[Page segmentation data]
━━━━━━

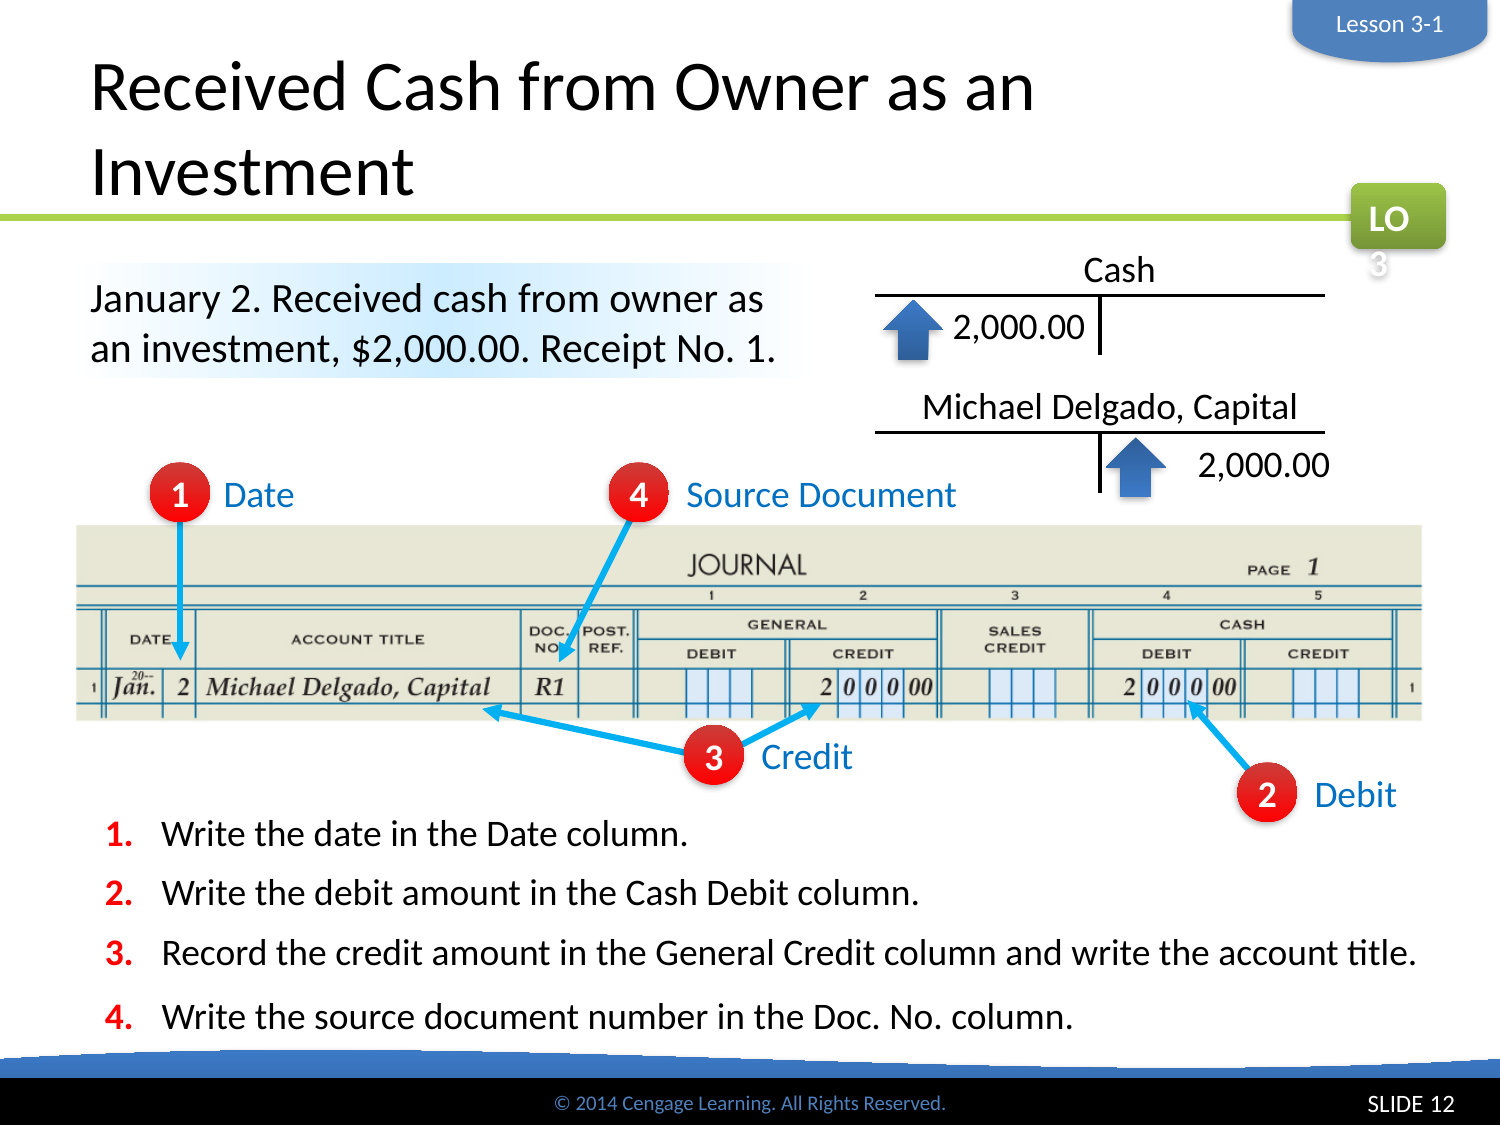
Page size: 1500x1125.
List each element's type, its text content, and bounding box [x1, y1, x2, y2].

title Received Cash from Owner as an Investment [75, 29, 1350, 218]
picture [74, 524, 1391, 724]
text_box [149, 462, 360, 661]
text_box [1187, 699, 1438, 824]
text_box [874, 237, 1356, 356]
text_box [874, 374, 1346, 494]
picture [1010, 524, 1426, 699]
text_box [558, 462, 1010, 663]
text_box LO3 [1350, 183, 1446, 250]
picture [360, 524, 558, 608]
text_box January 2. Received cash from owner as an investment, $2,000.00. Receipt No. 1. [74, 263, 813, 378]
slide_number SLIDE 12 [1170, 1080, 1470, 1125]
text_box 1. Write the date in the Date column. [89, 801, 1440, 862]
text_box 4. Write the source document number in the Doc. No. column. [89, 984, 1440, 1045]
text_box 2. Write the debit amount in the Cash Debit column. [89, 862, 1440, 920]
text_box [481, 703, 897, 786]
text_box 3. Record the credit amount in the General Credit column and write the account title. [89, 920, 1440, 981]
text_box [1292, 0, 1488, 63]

━━━━━━

[Your objective] Print out the entries once more, unchanged. No pictures.

[Solved problem]
Page size: 1500x1125.
List each element's type, its text content, and bounding box [x1, y1, x2, y2].

title Received Cash from Owner as an Investment [75, 29, 1350, 218]
picture [74, 524, 1391, 724]
text_box [149, 462, 360, 661]
text_box [1187, 699, 1438, 824]
text_box [874, 237, 1356, 356]
text_box [874, 374, 1346, 494]
picture [1010, 524, 1426, 699]
text_box [558, 462, 1010, 663]
text_box LO3 [1350, 183, 1446, 250]
picture [360, 524, 558, 608]
text_box January 2. Received cash from owner as an investment, $2,000.00. Receipt No. 1. [74, 263, 813, 378]
slide_number SLIDE 12 [1170, 1080, 1470, 1125]
text_box 1. Write the date in the Date column. [89, 801, 1440, 862]
text_box 4. Write the source document number in the Doc. No. column. [89, 984, 1440, 1045]
text_box 2. Write the debit amount in the Cash Debit column. [89, 862, 1440, 920]
text_box [481, 703, 897, 786]
text_box 3. Record the credit amount in the General Credit column and write the account title. [89, 920, 1440, 981]
text_box [1292, 0, 1488, 63]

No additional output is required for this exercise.